TO DO:
Write out each line of every item below word for word, in the same order.

INPUT DATA:
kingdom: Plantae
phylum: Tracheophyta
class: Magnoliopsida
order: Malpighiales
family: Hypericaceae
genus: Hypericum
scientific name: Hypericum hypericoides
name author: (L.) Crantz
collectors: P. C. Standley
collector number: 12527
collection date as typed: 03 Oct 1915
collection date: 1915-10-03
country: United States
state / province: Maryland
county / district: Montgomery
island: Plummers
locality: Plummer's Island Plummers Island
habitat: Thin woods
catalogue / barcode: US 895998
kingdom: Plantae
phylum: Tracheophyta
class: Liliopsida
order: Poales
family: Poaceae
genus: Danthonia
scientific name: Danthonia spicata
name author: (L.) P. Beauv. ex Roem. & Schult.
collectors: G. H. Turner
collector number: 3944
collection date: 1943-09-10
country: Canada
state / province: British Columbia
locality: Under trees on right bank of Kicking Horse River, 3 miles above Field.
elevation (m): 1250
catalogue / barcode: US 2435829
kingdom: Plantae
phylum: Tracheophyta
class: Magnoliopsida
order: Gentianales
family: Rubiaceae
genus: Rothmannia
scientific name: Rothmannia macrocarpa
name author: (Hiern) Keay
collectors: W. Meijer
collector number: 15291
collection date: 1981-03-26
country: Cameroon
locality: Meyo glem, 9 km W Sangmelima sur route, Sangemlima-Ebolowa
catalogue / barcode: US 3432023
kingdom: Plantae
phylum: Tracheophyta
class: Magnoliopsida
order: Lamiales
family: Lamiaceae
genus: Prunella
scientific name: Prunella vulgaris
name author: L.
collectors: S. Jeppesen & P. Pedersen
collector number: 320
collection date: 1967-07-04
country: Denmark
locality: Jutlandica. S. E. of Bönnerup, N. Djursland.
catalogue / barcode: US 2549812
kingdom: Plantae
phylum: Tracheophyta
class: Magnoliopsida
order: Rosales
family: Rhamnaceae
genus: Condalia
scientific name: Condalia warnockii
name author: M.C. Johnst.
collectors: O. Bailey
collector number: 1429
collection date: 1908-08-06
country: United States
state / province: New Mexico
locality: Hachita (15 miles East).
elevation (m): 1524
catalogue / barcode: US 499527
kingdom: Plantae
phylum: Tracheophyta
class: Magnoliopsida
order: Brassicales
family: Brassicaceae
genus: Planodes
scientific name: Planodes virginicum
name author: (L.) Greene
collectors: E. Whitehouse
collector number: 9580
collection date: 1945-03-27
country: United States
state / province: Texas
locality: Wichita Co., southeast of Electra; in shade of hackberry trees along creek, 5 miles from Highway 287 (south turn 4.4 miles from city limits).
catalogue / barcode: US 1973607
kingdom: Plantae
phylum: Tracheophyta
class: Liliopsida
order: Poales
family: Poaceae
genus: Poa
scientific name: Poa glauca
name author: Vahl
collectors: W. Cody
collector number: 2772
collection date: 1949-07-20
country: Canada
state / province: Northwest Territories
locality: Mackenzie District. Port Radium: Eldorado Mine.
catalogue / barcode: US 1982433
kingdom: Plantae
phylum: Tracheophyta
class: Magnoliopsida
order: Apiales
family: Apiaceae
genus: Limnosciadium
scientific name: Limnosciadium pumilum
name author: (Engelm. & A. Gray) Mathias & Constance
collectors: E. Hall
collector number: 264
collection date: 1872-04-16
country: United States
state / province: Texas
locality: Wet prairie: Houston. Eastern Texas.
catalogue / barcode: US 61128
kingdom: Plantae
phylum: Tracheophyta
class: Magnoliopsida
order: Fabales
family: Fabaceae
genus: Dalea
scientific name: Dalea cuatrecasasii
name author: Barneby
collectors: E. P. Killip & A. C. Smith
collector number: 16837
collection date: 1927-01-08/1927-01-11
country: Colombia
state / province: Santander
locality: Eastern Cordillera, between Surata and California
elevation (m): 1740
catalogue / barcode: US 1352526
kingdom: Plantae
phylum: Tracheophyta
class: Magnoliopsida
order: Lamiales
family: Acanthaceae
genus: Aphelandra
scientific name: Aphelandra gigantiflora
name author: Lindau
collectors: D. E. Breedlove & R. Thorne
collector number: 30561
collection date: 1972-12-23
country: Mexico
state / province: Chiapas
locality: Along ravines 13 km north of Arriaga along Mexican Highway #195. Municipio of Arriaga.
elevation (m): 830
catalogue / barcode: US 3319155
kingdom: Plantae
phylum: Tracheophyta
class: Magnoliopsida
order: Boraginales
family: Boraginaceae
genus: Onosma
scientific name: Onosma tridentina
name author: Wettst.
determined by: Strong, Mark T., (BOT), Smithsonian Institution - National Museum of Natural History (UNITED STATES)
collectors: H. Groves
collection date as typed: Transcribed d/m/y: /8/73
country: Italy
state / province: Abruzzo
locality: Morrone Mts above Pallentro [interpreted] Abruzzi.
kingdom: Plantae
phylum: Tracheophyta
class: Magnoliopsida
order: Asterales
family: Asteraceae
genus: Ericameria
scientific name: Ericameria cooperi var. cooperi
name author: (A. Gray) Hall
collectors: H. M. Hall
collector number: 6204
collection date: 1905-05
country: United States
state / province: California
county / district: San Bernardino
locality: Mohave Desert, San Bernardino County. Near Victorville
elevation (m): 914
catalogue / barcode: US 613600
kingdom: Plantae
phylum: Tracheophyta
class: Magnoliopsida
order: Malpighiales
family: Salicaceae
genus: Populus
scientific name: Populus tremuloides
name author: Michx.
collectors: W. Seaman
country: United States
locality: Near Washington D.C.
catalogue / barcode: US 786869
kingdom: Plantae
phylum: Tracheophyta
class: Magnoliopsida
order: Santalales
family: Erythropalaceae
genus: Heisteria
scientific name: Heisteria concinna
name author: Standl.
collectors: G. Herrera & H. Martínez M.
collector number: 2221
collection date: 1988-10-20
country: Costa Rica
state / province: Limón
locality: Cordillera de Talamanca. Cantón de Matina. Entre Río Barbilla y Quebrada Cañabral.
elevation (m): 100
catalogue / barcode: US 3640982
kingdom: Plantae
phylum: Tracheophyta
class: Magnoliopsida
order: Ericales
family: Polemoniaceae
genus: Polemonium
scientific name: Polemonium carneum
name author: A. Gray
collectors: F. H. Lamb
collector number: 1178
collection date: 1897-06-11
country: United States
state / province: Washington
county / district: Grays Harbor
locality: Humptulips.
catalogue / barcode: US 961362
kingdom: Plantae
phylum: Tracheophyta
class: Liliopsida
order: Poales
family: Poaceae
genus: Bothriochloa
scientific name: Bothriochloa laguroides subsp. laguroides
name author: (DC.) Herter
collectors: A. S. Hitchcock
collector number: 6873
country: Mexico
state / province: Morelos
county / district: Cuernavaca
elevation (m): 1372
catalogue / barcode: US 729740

EXERCISE SOLUTION:
kingdom: Plantae
phylum: Tracheophyta
class: Magnoliopsida
order: Malpighiales
family: Hypericaceae
genus: Hypericum
scientific name: Hypericum hypericoides
name author: (L.) Crantz
collectors: P. C. Standley
collector number: 12527
collection date as typed: 03 Oct 1915
collection date: 1915-10-03
country: United States
state / province: Maryland
county / district: Montgomery
island: Plummers
locality: Plummer's Island Plummers Island
habitat: Thin woods
catalogue / barcode: US 895998
kingdom: Plantae
phylum: Tracheophyta
class: Liliopsida
order: Poales
family: Poaceae
genus: Danthonia
scientific name: Danthonia spicata
name author: (L.) P. Beauv. ex Roem. & Schult.
collectors: G. H. Turner
collector number: 3944
collection date: 1943-09-10
country: Canada
state / province: British Columbia
locality: Under trees on right bank of Kicking Horse River, 3 miles above Field.
elevation (m): 1250
catalogue / barcode: US 2435829
kingdom: Plantae
phylum: Tracheophyta
class: Magnoliopsida
order: Gentianales
family: Rubiaceae
genus: Rothmannia
scientific name: Rothmannia macrocarpa
name author: (Hiern) Keay
collectors: W. Meijer
collector number: 15291
collection date: 1981-03-26
country: Cameroon
locality: Meyo glem, 9 km W Sangmelima sur route, Sangemlima-Ebolowa
catalogue / barcode: US 3432023
kingdom: Plantae
phylum: Tracheophyta
class: Magnoliopsida
order: Lamiales
family: Lamiaceae
genus: Prunella
scientific name: Prunella vulgaris
name author: L.
collectors: S. Jeppesen & P. Pedersen
collector number: 320
collection date: 1967-07-04
country: Denmark
locality: Jutlandica. S. E. of Bönnerup, N. Djursland.
catalogue / barcode: US 2549812
kingdom: Plantae
phylum: Tracheophyta
class: Magnoliopsida
order: Rosales
family: Rhamnaceae
genus: Condalia
scientific name: Condalia warnockii
name author: M.C. Johnst.
collectors: O. Bailey
collector number: 1429
collection date: 1908-08-06
country: United States
state / province: New Mexico
locality: Hachita (15 miles East).
elevation (m): 1524
catalogue / barcode: US 499527
kingdom: Plantae
phylum: Tracheophyta
class: Magnoliopsida
order: Brassicales
family: Brassicaceae
genus: Planodes
scientific name: Planodes virginicum
name author: (L.) Greene
collectors: E. Whitehouse
collector number: 9580
collection date: 1945-03-27
country: United States
state / province: Texas
locality: Wichita Co., southeast of Electra; in shade of hackberry trees along creek, 5 miles from Highway 287 (south turn 4.4 miles from city limits).
catalogue / barcode: US 1973607
kingdom: Plantae
phylum: Tracheophyta
class: Liliopsida
order: Poales
family: Poaceae
genus: Poa
scientific name: Poa glauca
name author: Vahl
collectors: W. Cody
collector number: 2772
collection date: 1949-07-20
country: Canada
state / province: Northwest Territories
locality: Mackenzie District. Port Radium: Eldorado Mine.
catalogue / barcode: US 1982433
kingdom: Plantae
phylum: Tracheophyta
class: Magnoliopsida
order: Apiales
family: Apiaceae
genus: Limnosciadium
scientific name: Limnosciadium pumilum
name author: (Engelm. & A. Gray) Mathias & Constance
collectors: E. Hall
collector number: 264
collection date: 1872-04-16
country: United States
state / province: Texas
locality: Wet prairie: Houston. Eastern Texas.
catalogue / barcode: US 61128
kingdom: Plantae
phylum: Tracheophyta
class: Magnoliopsida
order: Fabales
family: Fabaceae
genus: Dalea
scientific name: Dalea cuatrecasasii
name author: Barneby
collectors: E. P. Killip & A. C. Smith
collector number: 16837
collection date: 1927-01-08/1927-01-11
country: Colombia
state / province: Santander
locality: Eastern Cordillera, between Surata and California
elevation (m): 1740
catalogue / barcode: US 1352526
kingdom: Plantae
phylum: Tracheophyta
class: Magnoliopsida
order: Lamiales
family: Acanthaceae
genus: Aphelandra
scientific name: Aphelandra gigantiflora
name author: Lindau
collectors: D. E. Breedlove & R. Thorne
collector number: 30561
collection date: 1972-12-23
country: Mexico
state / province: Chiapas
locality: Along ravines 13 km north of Arriaga along Mexican Highway #195. Municipio of Arriaga.
elevation (m): 830
catalogue / barcode: US 3319155
kingdom: Plantae
phylum: Tracheophyta
class: Magnoliopsida
order: Boraginales
family: Boraginaceae
genus: Onosma
scientific name: Onosma tridentina
name author: Wettst.
determined by: Strong, Mark T., (BOT), Smithsonian Institution - National Museum of Natural History (UNITED STATES)
collectors: H. Groves
collection date as typed: Transcribed d/m/y: /8/73
country: Italy
state / province: Abruzzo
locality: Morrone Mts above Pallentro [interpreted] Abruzzi.
kingdom: Plantae
phylum: Tracheophyta
class: Magnoliopsida
order: Asterales
family: Asteraceae
genus: Ericameria
scientific name: Ericameria cooperi var. cooperi
name author: (A. Gray) Hall
collectors: H. M. Hall
collector number: 6204
collection date: 1905-05
country: United States
state / province: California
county / district: San Bernardino
locality: Mohave Desert, San Bernardino County. Near Victorville
elevation (m): 914
catalogue / barcode: US 613600
kingdom: Plantae
phylum: Tracheophyta
class: Magnoliopsida
order: Malpighiales
family: Salicaceae
genus: Populus
scientific name: Populus tremuloides
name author: Michx.
collectors: W. Seaman
country: United States
locality: Near Washington D.C.
catalogue / barcode: US 786869
kingdom: Plantae
phylum: Tracheophyta
class: Magnoliopsida
order: Santalales
family: Erythropalaceae
genus: Heisteria
scientific name: Heisteria concinna
name author: Standl.
collectors: G. Herrera & H. Martínez M.
collector number: 2221
collection date: 1988-10-20
country: Costa Rica
state / province: Limón
locality: Cordillera de Talamanca. Cantón de Matina. Entre Río Barbilla y Quebrada Cañabral.
elevation (m): 100
catalogue / barcode: US 3640982
kingdom: Plantae
phylum: Tracheophyta
class: Magnoliopsida
order: Ericales
family: Polemoniaceae
genus: Polemonium
scientific name: Polemonium carneum
name author: A. Gray
collectors: F. H. Lamb
collector number: 1178
collection date: 1897-06-11
country: United States
state / province: Washington
county / district: Grays Harbor
locality: Humptulips.
catalogue / barcode: US 961362
kingdom: Plantae
phylum: Tracheophyta
class: Liliopsida
order: Poales
family: Poaceae
genus: Bothriochloa
scientific name: Bothriochloa laguroides subsp. laguroides
name author: (DC.) Herter
collectors: A. S. Hitchcock
collector number: 6873
country: Mexico
state / province: Morelos
county / district: Cuernavaca
elevation (m): 1372
catalogue / barcode: US 729740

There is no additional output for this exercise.